WHEN THE STATE education board convenes next Monday to vote on a new Massachusetts education commissioner, its members won’t just be sizing up the three finalists for the job. They will be making a statement about the direction of state education policy going forward.
The decision will come at a time when Washington is stepping back from the heavily prescriptive federal schooling policies of the past decade and as the education world deals with a national backlash against charter schools and high-stakes tests, blowback that registered loudly in Massachusetts with the lopsided defeat of a 2016 ballot question to expand charters.
We are at “a moment of pause,” said Paul Reville, who served as education secretary under governor Deval Patrick. “There’s been a lot of pushback on existing reform strategies and a lot of conflict on what the next direction should be.”
Reville said it has also not been entirely clear what the Baker administration’s broader vision is for education – beyond the strong support shown for charter schools by the governor, Education Secretary Jim Peyser, and state education board chairman Paul Sagan. “I think they’ve struggled some with that because they had all their eggs in the charter school basket and that didn’t work out as they’d hoped,” Reville said.
Sagan said the overriding issue facing the state’s schools – and the biggest challenge for the next commissioner – will be addressing the persistent and large gap in achievement between white students and those from wealthier backgrounds and black and Latino students and those from low-income households.
“Many people have been very serious about wanting to close the achievement gap – and it hasn’t happened,” said Sagan. “We have three people who are very committed to equity and closing the achievement gaps that persist despite a lot of great effort here,” he said of the finalists for the state commissioner job.
But how each candidate envisions tackling those gaps will be telling. The three finalists will be interviewed publicly by the state education board this Friday at the Omni Parker House in Boston.
The field includes one in-state candidate, Jeff Riley, who serves as the state-appointed receiver of the Lawrence school system, and two deputy education commissioners from other states, Penny Schwinn from Texas and Angelica Infante-Green from New York.

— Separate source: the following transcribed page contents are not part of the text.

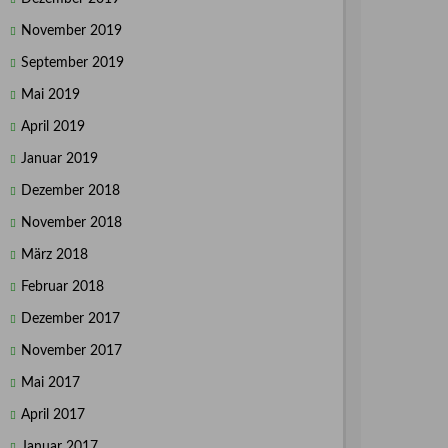
November 2019
September 2019
Mai 2019
April 2019
Januar 2019
Dezember 2018
November 2018
März 2018
Februar 2018
Dezember 2017
November 2017
Mai 2017
April 2017
Januar 2017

As the lone in-state candidate, Riley is seen by some as the front-runner. His work on the Lawrence turnaround effort has been praised by Baker. Riley is also a familiar face at meetings of the state board, where he has appeared regularly to provide updates on progress in the Lawrence schools.
Riley has overseen gains in the Lawrence schools by pressing for big change without exercising an overly harsh hand. He has attempted to be “disruptive in the least disruptive way possible,” said Andy Smarick, an education policy fellow at the American Enterprise Institute.
Riley says he’s tried to push authority – and accountability – down to the school level and empower teachers to work with principals in deciding on the best curriculum and class scheduling for their schools. He’s been committed to raising achievement scores and graduation rates in the district, which had been among the lowest in the state, but has also emphasized that quality education has to include more than just a focus on core academic outcomes.